Much is at stake in bearing God’s name. They dare not do so in vain (Exodus 20:7). And yet so also, in God’s own name being put upon them, they position themselves in the best of all places. This God will not give his glory to another, nor will he forsake his people, for his own name’s sake. In other words, God’s zeal for his name, for his glory, is the bedrock of this great blessing. He will be true to himself as is only righteous for God.

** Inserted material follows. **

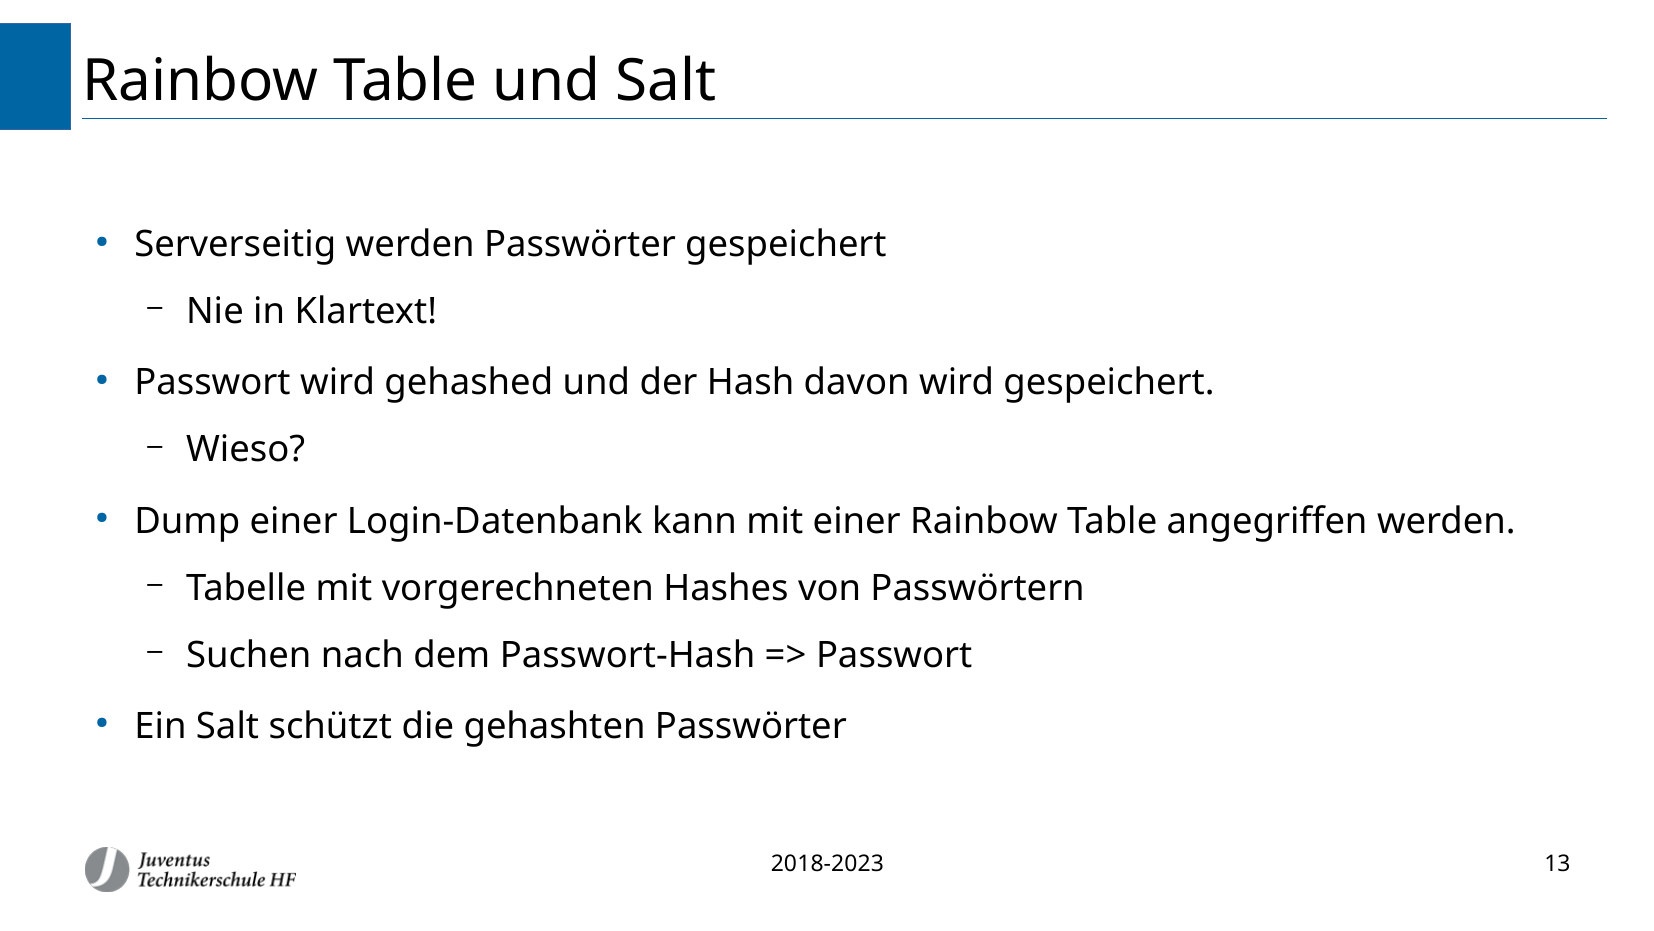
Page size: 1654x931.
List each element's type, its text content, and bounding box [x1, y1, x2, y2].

title Rainbow Table und Salt [82, 37, 1571, 119]
list Serverseitig werden Passwörter gespeichert Nie in Klartext! Passwort wird gehashed und der Hash davon wird gespeichert. Wieso? Dump einer Login-Datenbank kann mit einer Rainbow Table angegriffen werden. Tabelle mit vorgerechneten Hashes von Passwörtern Suchen nach dem Passwort-Hash => Passwort Ein Salt schützt die gehashten Passwörter [82, 217, 1571, 758]
picture [85, 847, 296, 892]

And if we missed it in the threefold repletion of his name — the Lord, the Lord, the Lord — at the head of each line in the blessing, he ends verse 27 with an emphatic I: “I will bless them.” The blessing is secondary. The bottom line is the Blesser. The Keeper. The Lord.
Grace and Peace
For Christians today, we come across the apostles’ three-word summary of the Aaronic blessing every time we pick up an epistle from Paul or Peter: grace and peace. The exact language, from letter to letter, is surprisingly consistent, with some minor variations: “Grace to you and peace from God our Father and the Lord Jesus Christ.”
We now know this great covenant God in Jesus Christ, and as Jesus Christ. And in him, we now know God as our Father. We have seen and tasted grace in far more definition and depth than God’s first-covenant people. In Christ, “the grace of God has appeared” (Titus 2:11). And now, in Christ, we have seen the full extent of peace — “for he himself is our peace” (Ephesians 2:14).
Far from being irrelevant today, this ancient blessing is in fact all the more true, all the more meaningful, all the more precious to those who confess that Jesus is Lord.